Frontiers in Cell and Developmental Biology (Jan 2025)
PPARGC1A regulates transcriptional control of mitochondrial biogenesis in early bovine embryos
Abstract
Extensive mitochondrial replication during oogenesis and its role in oocyte maturation and fertilization indicate that the amount of mitochondrial DNA (mtDNA) may play a significant role in early embryonic development. Early embryos express peroxisome proliferator-activated receptor gamma co-activator alpha (PPARGC1A/PGC-1a), a protein essential for mitochondrial biogenesis.
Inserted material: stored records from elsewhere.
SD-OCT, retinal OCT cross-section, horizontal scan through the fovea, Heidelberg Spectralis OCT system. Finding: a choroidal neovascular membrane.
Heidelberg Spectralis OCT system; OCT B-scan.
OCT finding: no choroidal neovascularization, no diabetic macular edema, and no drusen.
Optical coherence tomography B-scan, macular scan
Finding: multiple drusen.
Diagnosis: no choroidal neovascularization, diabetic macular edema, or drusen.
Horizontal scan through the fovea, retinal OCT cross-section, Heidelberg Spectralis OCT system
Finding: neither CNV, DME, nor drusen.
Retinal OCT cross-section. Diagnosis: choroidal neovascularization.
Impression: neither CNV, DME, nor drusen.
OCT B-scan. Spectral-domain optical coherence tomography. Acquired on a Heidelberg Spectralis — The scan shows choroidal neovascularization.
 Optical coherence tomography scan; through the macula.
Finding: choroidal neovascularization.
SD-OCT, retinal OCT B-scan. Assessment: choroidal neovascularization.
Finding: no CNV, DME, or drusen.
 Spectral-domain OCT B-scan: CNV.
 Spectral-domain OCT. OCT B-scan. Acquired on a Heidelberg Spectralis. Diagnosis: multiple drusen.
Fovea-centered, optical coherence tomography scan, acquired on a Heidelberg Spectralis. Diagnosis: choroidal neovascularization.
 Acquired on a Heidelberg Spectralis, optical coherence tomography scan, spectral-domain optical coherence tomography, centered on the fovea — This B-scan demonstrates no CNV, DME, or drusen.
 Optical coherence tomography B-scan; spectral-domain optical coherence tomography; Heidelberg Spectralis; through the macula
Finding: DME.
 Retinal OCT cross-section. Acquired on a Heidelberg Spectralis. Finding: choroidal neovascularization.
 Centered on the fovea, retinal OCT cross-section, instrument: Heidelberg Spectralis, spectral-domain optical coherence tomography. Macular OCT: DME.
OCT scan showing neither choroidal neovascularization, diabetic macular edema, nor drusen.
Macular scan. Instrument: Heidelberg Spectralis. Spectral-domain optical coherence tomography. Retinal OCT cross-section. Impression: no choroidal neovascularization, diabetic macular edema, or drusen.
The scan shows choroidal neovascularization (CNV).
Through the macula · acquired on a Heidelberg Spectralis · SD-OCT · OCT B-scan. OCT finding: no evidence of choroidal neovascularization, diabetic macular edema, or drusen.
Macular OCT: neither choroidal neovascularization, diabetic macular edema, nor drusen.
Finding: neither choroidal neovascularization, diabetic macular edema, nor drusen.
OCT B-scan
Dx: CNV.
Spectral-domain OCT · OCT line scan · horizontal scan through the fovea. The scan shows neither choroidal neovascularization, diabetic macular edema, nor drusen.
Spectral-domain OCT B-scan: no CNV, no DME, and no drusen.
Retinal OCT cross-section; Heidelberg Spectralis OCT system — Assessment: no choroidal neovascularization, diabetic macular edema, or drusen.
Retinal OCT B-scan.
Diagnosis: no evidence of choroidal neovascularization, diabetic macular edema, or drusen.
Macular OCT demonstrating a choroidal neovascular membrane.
This study investigated the role of PGC-1α from a single-cell zygotic stage to day-8 bovine blastocyst and the effect of PGC-1a knockdown (KD) on embryo mitochondria and development. PGC-1α KD via siRNA injection into single-cell zygotes does not substantially affect embryonic cleavage up to the morula stage but considerably reduces blastocyst development (18.42%) and hatching than the control (32.81%). PGC-1α regulates transcription of the gene encoding mitochondrial transcription factor A (TFAM), and immunofluorescence analysis indicated significantly lower TFAM expression in the 16-cell KD embryos and day-8 KD blastocysts. Reduction in NRF1 protein’s nuclear localization in bovine blastomeres was also observed in PGC-1α-KD embryos. Furthermore, to understand the effect of PGC-1α-KD on the mitochondrial genome, we found a low mtDNA copy number in PGC-1α-KD day-8 bovine blastocysts. Several genes related to mitochondrial functioning, like ND1, ND3, ND5, ATPase8, COI, COII, and CYTB, were significantly downregulated in PGC-1α-KD embryos. Moreover, high mitochondrial depolarization (ΔΨm) and abnormal lipid depositions were observed in the PGC-1α KD blastocysts. SIRT1 is the upstream regulator of PGC-1α, but SIRT1 activation via Hesperetin does not affect PGC-1α-KD embryonic development considerably. In conclusion, PGC-1α plays a critical role in early embryo mitochondrial functioning, and any perturbation in its expression significantly disrupts early embryonic development.